_ABOUT THIS TASK_.
From the first line of the data below, repeat each line exactly until you reach the line with "Barbora Jassova"; include that line too.

(Page-level text extractions)

──────────

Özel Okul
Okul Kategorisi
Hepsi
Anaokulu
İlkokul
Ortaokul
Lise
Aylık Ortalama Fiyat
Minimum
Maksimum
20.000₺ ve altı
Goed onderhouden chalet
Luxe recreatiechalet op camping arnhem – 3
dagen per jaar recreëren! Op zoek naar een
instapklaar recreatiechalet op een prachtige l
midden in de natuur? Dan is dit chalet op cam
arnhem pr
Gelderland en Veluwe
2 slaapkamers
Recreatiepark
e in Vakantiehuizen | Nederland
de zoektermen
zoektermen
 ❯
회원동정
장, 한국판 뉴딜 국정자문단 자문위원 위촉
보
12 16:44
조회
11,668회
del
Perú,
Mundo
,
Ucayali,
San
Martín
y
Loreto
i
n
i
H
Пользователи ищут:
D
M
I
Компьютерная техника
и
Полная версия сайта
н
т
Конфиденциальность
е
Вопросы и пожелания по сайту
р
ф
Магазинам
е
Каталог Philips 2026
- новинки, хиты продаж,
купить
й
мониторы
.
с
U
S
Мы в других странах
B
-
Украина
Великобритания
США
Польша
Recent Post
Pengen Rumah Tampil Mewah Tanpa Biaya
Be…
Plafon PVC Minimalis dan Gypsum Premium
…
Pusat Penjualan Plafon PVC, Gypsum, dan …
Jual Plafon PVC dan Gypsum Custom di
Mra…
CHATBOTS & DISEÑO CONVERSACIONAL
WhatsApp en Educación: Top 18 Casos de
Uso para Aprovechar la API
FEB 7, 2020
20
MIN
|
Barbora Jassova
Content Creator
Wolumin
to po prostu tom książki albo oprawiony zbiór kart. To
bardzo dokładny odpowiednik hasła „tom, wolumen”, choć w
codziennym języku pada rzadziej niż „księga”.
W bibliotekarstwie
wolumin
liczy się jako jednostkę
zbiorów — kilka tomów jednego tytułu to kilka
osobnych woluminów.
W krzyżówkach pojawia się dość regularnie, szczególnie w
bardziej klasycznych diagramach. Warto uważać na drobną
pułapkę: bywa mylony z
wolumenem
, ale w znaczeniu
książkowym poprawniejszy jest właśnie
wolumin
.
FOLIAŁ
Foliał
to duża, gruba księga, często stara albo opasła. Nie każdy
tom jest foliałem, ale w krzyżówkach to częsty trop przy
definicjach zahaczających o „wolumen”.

──────────

_WRITTEN SOLUTION_.
Özel Okul
Okul Kategorisi
Hepsi
Anaokulu
İlkokul
Ortaokul
Lise
Aylık Ortalama Fiyat
Minimum
Maksimum
20.000₺ ve altı
Goed onderhouden chalet
Luxe recreatiechalet op camping arnhem – 3
dagen per jaar recreëren! Op zoek naar een
instapklaar recreatiechalet op een prachtige l
midden in de natuur? Dan is dit chalet op cam
arnhem pr
Gelderland en Veluwe
2 slaapkamers
Recreatiepark
e in Vakantiehuizen | Nederland
de zoektermen
zoektermen
 ❯
회원동정
장, 한국판 뉴딜 국정자문단 자문위원 위촉
보
12 16:44
조회
11,668회
del
Perú,
Mundo
,
Ucayali,
San
Martín
y
Loreto
i
n
i
H
Пользователи ищут:
D
M
I
Компьютерная техника
и
Полная версия сайта
н
т
Конфиденциальность
е
Вопросы и пожелания по сайту
р
ф
Магазинам
е
Каталог Philips 2026
- новинки, хиты продаж,
купить
й
мониторы
.
с
U
S
Мы в других странах
B
-
Украина
Великобритания
США
Польша
Recent Post
Pengen Rumah Tampil Mewah Tanpa Biaya
Be…
Plafon PVC Minimalis dan Gypsum Premium
…
Pusat Penjualan Plafon PVC, Gypsum, dan …
Jual Plafon PVC dan Gypsum Custom di
Mra…
CHATBOTS & DISEÑO CONVERSACIONAL
WhatsApp en Educación: Top 18 Casos de
Uso para Aprovechar la API
FEB 7, 2020
20
MIN
|
Barbora Jassova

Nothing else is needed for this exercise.